[Dataset excerpts]

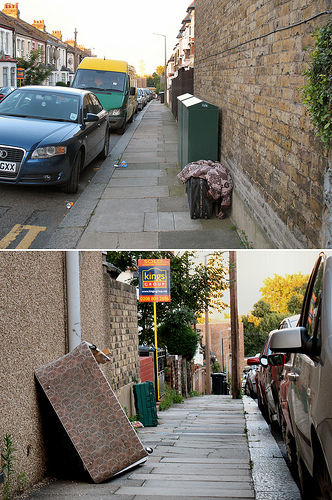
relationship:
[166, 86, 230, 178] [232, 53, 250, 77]
bins on ground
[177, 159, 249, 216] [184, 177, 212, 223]
clothing on suitcase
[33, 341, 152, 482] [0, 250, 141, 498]
furniture on wall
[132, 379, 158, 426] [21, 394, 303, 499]
bin on sidewalk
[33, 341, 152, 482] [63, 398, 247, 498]
furniture on sidewalk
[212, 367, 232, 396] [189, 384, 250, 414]
garbagebins on sidewalk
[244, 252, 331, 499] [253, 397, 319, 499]
cars along road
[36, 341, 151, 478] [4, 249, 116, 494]
piece on wall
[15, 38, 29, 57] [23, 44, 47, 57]
window on building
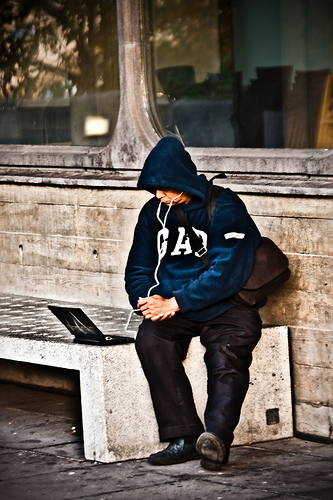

Try it: Copy out every line of the items above word for word, omitting the pictures.

Answer:
relationship:
[166, 86, 230, 178] [232, 53, 250, 77]
bins on ground
[177, 159, 249, 216] [184, 177, 212, 223]
clothing on suitcase
[33, 341, 152, 482] [0, 250, 141, 498]
furniture on wall
[132, 379, 158, 426] [21, 394, 303, 499]
bin on sidewalk
[33, 341, 152, 482] [63, 398, 247, 498]
furniture on sidewalk
[212, 367, 232, 396] [189, 384, 250, 414]
garbagebins on sidewalk
[244, 252, 331, 499] [253, 397, 319, 499]
cars along road
[36, 341, 151, 478] [4, 249, 116, 494]
piece on wall
[15, 38, 29, 57] [23, 44, 47, 57]
window on building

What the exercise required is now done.